Items listed in a dataset:
****************************************
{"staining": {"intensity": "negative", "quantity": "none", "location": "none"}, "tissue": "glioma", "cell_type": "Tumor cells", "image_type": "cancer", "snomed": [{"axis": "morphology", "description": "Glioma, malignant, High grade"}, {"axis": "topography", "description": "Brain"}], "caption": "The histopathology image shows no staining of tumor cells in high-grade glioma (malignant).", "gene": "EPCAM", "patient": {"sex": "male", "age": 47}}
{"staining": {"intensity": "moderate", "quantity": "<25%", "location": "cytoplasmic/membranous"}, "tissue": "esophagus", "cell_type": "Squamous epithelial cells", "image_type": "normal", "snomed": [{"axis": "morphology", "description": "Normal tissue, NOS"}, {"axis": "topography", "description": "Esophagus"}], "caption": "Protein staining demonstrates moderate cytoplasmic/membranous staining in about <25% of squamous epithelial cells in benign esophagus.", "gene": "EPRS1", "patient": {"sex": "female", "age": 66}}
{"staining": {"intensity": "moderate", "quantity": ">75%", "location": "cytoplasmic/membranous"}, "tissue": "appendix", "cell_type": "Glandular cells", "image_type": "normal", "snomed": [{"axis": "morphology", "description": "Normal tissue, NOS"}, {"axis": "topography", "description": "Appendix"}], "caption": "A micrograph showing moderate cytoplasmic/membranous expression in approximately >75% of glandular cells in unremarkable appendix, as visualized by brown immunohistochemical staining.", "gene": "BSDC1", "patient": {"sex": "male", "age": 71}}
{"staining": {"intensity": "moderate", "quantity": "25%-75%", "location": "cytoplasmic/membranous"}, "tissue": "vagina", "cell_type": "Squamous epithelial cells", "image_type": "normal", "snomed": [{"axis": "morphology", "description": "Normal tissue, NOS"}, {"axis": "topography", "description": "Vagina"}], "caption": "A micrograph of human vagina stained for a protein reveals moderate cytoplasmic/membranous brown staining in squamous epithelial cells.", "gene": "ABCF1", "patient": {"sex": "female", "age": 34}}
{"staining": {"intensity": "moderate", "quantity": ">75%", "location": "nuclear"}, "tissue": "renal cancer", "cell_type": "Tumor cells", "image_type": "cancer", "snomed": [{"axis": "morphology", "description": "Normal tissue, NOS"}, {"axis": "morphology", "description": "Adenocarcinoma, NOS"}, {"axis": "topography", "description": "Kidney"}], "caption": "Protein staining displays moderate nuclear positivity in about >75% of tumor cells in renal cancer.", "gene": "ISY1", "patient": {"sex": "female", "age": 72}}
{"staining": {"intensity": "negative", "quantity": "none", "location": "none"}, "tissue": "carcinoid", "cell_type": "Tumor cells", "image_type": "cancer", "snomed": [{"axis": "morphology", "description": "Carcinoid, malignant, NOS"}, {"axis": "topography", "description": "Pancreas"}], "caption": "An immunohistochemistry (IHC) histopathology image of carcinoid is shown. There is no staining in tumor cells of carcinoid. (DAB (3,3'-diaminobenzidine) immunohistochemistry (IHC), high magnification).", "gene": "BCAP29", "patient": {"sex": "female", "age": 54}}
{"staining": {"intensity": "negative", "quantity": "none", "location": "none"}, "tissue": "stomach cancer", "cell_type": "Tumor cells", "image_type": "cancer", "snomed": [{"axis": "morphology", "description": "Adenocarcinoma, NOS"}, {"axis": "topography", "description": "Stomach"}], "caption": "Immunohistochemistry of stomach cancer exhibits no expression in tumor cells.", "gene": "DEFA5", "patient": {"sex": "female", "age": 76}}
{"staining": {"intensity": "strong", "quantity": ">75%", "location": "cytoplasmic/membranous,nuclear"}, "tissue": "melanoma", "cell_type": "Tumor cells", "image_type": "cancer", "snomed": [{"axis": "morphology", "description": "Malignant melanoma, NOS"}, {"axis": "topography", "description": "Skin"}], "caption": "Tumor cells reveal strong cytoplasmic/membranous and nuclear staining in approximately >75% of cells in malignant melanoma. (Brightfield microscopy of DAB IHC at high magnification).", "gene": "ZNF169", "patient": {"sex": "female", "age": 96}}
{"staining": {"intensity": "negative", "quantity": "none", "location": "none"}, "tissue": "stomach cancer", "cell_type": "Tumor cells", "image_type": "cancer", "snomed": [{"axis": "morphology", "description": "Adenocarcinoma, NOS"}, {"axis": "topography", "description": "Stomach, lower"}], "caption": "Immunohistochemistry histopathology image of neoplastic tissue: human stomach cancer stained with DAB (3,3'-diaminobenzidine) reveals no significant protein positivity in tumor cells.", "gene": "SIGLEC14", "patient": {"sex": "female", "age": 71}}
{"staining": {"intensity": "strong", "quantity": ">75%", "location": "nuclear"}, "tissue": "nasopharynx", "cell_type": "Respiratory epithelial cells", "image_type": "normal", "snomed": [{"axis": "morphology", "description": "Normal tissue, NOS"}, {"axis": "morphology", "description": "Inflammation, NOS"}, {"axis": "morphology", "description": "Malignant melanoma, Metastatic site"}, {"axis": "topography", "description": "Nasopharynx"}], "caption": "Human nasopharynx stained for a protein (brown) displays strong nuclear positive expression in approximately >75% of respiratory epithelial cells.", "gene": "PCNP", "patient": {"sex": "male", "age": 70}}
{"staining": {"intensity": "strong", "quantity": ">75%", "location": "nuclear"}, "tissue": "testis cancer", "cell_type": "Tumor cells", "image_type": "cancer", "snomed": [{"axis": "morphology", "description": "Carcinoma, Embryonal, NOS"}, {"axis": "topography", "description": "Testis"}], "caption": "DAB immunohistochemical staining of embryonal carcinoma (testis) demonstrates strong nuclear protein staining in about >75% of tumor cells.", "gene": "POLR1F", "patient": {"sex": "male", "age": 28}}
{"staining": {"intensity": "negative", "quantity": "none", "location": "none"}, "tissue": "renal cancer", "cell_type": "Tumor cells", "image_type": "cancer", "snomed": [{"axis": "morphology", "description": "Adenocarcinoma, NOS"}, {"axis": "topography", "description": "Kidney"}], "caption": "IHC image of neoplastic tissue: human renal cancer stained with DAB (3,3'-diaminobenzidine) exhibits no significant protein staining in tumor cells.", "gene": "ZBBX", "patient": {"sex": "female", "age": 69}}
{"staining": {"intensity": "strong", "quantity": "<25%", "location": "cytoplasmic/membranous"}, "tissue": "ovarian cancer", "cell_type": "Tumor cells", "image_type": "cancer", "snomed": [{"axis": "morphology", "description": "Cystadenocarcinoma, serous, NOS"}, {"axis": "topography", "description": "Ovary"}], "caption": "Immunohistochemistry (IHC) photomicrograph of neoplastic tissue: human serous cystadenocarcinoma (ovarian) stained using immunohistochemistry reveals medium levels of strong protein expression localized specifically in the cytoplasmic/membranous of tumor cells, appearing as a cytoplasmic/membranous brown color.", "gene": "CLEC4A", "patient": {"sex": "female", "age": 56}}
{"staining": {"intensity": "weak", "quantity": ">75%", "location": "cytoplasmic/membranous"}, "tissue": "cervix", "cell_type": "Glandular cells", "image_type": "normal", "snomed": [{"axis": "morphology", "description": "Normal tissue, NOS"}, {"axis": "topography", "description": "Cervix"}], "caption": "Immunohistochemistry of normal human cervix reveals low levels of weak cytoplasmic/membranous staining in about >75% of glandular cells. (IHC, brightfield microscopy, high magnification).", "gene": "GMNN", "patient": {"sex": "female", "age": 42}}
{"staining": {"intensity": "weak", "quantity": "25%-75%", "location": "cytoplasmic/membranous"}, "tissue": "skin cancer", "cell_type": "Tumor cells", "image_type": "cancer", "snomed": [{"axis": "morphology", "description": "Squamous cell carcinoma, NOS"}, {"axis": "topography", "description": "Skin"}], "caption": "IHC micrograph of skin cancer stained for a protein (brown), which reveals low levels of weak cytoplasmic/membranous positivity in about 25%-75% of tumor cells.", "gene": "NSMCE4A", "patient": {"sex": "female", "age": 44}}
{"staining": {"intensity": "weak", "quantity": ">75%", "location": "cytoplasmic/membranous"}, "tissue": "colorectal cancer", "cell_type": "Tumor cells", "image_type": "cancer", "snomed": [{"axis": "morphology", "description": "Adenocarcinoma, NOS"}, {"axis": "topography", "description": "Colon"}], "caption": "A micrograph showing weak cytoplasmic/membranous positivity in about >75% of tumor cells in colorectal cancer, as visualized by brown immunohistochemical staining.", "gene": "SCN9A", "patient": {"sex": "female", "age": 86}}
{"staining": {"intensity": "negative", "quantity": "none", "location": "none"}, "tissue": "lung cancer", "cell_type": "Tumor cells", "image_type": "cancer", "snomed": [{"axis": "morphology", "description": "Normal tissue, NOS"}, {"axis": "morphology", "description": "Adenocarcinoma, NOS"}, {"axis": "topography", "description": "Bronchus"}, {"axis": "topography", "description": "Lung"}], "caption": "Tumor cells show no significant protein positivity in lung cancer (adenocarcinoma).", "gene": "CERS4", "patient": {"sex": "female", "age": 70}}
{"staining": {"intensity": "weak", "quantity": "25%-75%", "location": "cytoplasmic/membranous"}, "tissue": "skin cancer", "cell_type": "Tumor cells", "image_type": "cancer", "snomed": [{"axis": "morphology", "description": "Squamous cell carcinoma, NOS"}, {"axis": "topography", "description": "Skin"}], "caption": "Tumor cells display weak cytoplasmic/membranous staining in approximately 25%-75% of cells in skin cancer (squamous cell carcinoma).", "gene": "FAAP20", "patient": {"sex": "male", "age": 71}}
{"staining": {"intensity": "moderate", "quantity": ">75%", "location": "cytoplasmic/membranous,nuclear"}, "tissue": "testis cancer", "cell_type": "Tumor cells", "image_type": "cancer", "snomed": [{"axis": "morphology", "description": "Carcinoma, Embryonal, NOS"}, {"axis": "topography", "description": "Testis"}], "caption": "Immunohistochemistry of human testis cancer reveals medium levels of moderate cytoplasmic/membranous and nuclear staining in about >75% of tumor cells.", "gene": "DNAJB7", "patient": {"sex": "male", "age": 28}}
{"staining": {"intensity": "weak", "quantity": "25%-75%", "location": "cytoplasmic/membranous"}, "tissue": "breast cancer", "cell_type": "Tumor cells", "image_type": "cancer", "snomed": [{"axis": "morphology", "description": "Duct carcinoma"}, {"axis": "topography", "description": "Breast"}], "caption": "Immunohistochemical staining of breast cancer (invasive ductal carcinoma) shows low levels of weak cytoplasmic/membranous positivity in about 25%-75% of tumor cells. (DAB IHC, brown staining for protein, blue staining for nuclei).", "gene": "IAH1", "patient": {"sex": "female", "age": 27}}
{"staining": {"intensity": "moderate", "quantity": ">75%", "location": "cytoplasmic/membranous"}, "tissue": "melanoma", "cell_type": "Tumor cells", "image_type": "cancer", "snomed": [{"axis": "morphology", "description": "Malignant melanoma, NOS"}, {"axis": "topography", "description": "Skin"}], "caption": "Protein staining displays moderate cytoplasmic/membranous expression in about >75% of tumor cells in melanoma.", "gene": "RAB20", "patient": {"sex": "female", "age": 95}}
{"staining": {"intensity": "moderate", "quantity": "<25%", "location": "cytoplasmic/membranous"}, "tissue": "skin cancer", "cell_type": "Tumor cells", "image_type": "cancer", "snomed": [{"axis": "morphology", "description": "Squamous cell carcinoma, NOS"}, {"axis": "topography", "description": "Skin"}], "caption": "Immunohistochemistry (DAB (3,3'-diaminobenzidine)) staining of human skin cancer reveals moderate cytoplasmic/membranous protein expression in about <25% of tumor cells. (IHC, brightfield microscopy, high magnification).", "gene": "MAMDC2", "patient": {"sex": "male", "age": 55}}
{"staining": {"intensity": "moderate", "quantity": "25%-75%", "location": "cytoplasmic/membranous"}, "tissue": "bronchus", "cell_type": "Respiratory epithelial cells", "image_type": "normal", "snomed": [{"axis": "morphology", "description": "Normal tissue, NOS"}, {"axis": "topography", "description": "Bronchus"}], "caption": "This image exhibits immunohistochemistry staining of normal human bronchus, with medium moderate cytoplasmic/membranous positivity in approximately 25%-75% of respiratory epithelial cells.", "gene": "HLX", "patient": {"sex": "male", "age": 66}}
****************************************
**YOUR GOAL:** For each line in the data that contains the string "Embryonal", give a copy of that line.

**YOUR SOLUTION:**
{"staining": {"intensity": "strong", "quantity": ">75%", "location": "nuclear"}, "tissue": "testis cancer", "cell_type": "Tumor cells", "image_type": "cancer", "snomed": [{"axis": "morphology", "description": "Carcinoma, Embryonal, NOS"}, {"axis": "topography", "description": "Testis"}], "caption": "DAB immunohistochemical staining of embryonal carcinoma (testis) demonstrates strong nuclear protein staining in about >75% of tumor cells.", "gene": "POLR1F", "patient": {"sex": "male", "age": 28}}
{"staining": {"intensity": "moderate", "quantity": ">75%", "location": "cytoplasmic/membranous,nuclear"}, "tissue": "testis cancer", "cell_type": "Tumor cells", "image_type": "cancer", "snomed": [{"axis": "morphology", "description": "Carcinoma, Embryonal, NOS"}, {"axis": "topography", "description": "Testis"}], "caption": "Immunohistochemistry of human testis cancer reveals medium levels of moderate cytoplasmic/membranous and nuclear staining in about >75% of tumor cells.", "gene": "DNAJB7", "patient": {"sex": "male", "age": 28}}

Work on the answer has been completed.